Après 33 ans passés à assumer la fonction d’imam dans ce village, Cherif Diarra a été destitué le 22 octobre 2018 pour avoir refusé d’être appelé « jon ». « Mon grand-frère s’est marié avec une femme à Bamako. Deux mois après, ils sont partis dire au père de la femme que nous sommes des “jon“ dans notre village. Ce dernier a exigé le divorce de sa fille. » L’imam confie avoir été meurtri par les circonstances de ce divorce.

Les conséquences de son statut d’esclave poursuivent ses enfants, et ce même à l’étranger. Ce fut le cas de l’une de ses filles, qui « s’est mariée en France avec un homme qui ne vient pas de la localité de Yélimané. » L’imam explique : « Les ressortissants de notre village, qui se trouvaient en France, sont partis dire au monsieur que son épouse vient d’une famille de “jon“. Notre fille et son mari ont divorcé. » Dévasté par ces deux cas de divorces, il a fait savoir à ses maitres « horon » qu’il ne souhaite plus que les membres de sa famille soient appelés « esclaves » (« jons »).

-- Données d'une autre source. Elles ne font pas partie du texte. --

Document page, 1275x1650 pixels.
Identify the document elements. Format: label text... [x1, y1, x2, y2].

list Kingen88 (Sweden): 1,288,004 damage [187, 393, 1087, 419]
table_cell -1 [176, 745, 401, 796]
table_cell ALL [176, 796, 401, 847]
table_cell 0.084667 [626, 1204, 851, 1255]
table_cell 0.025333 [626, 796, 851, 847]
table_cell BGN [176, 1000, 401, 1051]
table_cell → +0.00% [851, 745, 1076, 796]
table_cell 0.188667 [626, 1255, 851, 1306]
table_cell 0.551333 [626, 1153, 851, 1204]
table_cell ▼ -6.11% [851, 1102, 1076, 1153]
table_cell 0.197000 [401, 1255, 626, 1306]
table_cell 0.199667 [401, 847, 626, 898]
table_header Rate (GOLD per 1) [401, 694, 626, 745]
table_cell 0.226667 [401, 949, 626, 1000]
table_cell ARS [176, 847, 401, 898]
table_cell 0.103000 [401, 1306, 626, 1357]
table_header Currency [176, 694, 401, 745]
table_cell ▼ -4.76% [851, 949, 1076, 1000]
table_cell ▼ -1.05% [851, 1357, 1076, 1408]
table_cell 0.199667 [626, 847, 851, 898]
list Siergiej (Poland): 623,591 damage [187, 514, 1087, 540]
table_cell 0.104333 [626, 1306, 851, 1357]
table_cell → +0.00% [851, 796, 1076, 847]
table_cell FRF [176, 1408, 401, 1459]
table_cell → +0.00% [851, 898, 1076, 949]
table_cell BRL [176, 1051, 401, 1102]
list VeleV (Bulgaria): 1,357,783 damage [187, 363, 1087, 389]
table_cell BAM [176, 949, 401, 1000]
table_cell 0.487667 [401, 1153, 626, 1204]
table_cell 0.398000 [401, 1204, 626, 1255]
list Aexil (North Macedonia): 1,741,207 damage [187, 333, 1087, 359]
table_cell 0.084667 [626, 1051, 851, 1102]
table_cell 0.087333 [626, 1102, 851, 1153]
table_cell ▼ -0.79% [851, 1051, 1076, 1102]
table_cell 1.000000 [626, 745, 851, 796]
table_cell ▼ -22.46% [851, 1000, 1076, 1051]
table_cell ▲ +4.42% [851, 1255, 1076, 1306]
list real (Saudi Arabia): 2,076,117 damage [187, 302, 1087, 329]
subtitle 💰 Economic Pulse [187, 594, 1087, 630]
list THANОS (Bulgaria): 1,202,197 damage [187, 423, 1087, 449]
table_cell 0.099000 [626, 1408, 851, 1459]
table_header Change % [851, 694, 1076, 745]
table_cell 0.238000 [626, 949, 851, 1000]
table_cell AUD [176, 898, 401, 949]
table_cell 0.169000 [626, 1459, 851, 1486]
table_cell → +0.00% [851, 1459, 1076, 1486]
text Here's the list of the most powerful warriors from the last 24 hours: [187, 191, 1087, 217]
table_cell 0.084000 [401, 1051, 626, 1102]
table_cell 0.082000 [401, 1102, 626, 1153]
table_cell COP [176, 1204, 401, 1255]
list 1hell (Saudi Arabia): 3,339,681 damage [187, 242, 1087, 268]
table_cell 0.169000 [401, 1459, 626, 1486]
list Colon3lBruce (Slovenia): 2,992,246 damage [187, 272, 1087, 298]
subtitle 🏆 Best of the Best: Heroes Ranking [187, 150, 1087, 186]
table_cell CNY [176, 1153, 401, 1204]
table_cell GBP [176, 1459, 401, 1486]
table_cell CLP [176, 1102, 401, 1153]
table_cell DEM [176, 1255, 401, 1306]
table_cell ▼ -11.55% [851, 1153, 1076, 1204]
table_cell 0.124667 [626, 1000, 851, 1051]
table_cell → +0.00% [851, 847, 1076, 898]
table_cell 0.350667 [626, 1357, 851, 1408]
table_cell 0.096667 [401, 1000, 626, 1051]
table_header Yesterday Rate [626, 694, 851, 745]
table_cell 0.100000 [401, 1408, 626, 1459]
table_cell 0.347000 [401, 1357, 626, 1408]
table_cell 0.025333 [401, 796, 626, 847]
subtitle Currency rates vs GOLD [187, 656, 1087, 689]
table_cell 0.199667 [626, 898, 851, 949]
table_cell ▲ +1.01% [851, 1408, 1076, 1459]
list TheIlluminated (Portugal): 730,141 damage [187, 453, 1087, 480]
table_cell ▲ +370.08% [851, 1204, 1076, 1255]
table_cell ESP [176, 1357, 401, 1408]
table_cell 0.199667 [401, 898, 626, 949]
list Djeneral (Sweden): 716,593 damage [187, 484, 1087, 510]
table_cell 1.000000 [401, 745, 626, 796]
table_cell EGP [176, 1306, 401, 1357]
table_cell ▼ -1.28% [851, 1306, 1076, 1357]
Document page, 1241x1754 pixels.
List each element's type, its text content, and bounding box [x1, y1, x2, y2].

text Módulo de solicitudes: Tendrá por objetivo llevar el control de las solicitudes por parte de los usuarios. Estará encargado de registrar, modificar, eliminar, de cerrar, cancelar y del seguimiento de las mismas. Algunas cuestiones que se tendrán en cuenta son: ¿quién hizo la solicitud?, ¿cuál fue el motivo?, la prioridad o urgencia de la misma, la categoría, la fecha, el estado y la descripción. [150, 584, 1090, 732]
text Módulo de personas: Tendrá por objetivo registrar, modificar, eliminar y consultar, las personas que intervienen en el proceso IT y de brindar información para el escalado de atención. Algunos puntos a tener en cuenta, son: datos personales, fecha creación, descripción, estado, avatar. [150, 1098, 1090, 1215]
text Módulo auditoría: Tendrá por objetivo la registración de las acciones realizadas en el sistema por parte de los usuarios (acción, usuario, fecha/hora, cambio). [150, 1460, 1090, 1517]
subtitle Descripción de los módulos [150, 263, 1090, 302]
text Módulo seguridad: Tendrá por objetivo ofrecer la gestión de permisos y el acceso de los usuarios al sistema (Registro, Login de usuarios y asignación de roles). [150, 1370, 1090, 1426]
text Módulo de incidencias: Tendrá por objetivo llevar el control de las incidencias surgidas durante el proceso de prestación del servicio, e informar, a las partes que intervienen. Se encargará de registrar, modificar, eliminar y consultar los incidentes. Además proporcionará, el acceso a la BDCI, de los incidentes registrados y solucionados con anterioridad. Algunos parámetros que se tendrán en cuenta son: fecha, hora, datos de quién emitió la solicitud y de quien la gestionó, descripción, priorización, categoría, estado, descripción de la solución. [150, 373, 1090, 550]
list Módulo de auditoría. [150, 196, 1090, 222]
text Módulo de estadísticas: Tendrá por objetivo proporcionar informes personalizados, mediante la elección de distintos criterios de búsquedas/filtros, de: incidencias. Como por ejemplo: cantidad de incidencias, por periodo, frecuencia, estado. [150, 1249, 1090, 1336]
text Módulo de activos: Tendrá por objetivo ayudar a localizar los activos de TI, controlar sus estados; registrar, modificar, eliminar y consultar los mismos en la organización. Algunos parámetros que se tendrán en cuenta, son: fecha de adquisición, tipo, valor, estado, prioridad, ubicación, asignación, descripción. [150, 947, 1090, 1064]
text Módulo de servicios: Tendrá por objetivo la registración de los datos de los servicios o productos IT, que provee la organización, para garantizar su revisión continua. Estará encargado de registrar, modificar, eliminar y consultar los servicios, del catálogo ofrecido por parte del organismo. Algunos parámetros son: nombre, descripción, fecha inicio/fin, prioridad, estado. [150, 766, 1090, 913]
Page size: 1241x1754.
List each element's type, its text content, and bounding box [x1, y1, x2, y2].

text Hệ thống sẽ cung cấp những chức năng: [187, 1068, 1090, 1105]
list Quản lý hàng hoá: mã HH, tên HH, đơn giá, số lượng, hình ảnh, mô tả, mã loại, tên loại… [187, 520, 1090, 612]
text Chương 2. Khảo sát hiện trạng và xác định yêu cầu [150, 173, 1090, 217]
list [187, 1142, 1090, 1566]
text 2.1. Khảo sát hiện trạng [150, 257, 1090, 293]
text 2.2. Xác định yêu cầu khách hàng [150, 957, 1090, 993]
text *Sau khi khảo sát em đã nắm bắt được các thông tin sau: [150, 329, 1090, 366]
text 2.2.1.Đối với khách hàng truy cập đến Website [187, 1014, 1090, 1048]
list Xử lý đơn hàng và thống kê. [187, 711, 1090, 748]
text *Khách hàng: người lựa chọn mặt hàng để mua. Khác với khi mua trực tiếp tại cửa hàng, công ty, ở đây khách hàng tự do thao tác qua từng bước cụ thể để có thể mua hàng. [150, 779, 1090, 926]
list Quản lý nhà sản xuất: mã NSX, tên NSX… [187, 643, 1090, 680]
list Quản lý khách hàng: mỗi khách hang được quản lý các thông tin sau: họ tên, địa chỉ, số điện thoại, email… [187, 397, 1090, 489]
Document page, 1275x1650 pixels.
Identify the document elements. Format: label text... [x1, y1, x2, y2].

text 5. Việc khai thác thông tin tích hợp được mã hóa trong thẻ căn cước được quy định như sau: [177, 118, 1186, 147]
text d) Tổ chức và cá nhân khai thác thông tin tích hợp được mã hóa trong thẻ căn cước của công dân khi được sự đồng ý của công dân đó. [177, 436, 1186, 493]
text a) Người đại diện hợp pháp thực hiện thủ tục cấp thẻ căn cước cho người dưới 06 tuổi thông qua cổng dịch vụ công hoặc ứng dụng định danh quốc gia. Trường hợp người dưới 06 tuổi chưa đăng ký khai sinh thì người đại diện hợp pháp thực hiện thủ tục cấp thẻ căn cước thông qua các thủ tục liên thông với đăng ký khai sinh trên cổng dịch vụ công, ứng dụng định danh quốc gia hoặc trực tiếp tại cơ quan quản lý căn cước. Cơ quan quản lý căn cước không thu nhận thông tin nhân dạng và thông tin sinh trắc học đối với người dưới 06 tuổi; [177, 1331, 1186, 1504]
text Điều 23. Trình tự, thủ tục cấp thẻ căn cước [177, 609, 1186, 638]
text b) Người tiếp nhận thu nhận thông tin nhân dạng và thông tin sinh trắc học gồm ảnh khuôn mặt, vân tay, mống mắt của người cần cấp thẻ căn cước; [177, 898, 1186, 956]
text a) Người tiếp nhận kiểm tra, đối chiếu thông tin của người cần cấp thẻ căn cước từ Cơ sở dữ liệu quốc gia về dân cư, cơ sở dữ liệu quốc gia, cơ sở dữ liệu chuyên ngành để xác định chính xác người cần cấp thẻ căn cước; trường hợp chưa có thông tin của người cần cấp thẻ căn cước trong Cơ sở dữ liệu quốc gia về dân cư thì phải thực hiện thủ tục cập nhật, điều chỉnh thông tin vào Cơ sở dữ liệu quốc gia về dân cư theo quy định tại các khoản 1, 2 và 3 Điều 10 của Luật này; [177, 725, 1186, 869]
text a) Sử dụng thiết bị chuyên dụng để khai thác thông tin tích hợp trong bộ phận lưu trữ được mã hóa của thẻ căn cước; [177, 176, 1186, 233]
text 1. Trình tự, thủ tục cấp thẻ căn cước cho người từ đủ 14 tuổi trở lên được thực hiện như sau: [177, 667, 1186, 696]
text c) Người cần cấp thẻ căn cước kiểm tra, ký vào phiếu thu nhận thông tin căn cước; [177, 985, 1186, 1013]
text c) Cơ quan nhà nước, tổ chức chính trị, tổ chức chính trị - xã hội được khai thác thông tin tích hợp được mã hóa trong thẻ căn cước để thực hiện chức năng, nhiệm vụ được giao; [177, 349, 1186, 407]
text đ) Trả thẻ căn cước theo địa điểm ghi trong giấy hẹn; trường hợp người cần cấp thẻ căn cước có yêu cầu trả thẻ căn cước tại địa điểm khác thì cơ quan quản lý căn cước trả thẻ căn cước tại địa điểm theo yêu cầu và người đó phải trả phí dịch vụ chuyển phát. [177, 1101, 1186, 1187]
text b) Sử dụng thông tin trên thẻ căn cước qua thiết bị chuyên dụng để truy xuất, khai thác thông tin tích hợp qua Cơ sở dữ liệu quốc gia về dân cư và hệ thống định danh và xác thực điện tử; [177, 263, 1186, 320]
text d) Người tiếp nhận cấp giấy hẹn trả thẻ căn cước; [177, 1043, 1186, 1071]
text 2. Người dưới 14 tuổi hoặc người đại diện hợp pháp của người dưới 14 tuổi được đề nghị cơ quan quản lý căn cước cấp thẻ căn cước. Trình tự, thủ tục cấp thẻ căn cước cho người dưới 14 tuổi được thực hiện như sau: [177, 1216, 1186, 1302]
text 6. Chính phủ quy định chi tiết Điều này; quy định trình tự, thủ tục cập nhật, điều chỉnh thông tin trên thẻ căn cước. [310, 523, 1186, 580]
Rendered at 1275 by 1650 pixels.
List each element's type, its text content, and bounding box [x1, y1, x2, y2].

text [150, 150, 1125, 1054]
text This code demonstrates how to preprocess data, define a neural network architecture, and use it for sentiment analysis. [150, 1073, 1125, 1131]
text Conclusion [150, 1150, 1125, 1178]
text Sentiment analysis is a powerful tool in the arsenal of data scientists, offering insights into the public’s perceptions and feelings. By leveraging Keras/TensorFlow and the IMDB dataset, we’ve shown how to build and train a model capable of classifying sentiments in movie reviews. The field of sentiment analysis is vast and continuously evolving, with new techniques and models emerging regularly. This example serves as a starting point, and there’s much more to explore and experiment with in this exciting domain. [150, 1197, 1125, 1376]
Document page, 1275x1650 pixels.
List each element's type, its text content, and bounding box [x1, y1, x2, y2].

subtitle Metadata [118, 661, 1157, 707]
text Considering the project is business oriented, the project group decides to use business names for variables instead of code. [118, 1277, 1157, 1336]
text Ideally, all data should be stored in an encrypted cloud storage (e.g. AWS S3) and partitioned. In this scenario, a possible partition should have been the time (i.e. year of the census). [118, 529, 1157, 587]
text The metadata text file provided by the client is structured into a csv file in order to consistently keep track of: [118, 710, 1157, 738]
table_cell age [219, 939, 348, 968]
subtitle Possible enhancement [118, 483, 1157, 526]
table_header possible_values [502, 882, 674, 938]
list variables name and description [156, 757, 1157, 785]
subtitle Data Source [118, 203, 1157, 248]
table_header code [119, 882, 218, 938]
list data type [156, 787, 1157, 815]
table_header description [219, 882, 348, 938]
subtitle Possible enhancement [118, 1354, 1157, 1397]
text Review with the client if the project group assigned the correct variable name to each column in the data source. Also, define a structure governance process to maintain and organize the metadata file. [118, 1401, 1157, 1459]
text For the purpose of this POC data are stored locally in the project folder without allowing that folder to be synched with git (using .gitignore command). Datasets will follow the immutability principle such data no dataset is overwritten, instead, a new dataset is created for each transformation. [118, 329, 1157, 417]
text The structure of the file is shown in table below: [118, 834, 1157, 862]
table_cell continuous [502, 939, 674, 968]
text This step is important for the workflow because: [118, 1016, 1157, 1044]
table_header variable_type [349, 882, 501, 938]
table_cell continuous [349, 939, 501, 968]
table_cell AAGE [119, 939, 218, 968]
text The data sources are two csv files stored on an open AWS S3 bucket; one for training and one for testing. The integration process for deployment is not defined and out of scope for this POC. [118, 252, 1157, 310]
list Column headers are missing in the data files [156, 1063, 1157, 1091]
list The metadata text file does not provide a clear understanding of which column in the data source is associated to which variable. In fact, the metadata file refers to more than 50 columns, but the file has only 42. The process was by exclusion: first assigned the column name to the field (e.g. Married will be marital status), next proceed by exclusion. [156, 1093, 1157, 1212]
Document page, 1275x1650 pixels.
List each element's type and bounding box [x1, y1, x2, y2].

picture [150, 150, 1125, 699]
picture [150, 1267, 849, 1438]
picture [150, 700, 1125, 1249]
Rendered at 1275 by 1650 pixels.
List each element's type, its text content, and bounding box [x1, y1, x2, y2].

« Lorsqu’on nait esclave, on ne quitte plus ce statut »  

Après une rencontre entre les notabilités du village sur le refus de son statut d’esclave, la sentence a été sans appel : « Si tu ne veux pas être appelé “esclave“, tu quittes ton poste d’imam. Lorsqu’on nait esclave, on ne quitte plus ce statut », lui ont rétorqué les notabilités. 

Pour avoir refusé d’être appelé « esclave », le vieil Ali Cherif Diarra est d’abord exclu de toutes les activités du village. Il est considéré comme un rebelle qu’il faut punir. Ainsi, son champ est spolié : « Un jour, les populations des villages environnants  et celles de Hamdallaye, armées de machettes, se sont rendues dans mon champ pour m’expulser. Heureusement, ce jour-là, je n’y étais pas. Sinon, je serais déjà mort. » 

Appliquer les lois de la République

Dans la zone, Ali Diarra n’était pas le seul à vouloir s’affranchir. Le préfet de Yélimané, M. Fané  et le sous-préfet de Tambacara ont été saisis de la question de l’esclavage par ascendance. Ils ont convoqué, le 15 mai 2019 à la mairie de Tambacara, les nobles et  les esclaves autour d’une table pour le dialogue. « Lors de cette rencontre, le chef du village de Tambacara n’a pas mâché ses mots. Il a dit à  l’administration qu’il va retirer les terres à tous ceux qui refuseront d’assumer le statut de « jon ». Ainsi, ils ne pourront plus cultiver. », rapporte l’imam Ali Cherif Diarra, présent lors la rencontre.  

Après l’échec de cette médiation du préfet, l’affaire a pris une tournure judiciaire. Au final, le procureur d’alors, M. Camara, a ordonné la restitution des champs spoliés. « Grâce au procureur Camara, nous avons pu récupérer nos champs. », affirme l’ex-imam. Personnellement, je pense que pour atténuer la souffrance des personnes considérées comme « esclaves », les représentants de l’État dans les zones où la pratique existe doivent agir avec rigueur en appliquant les lois de la République.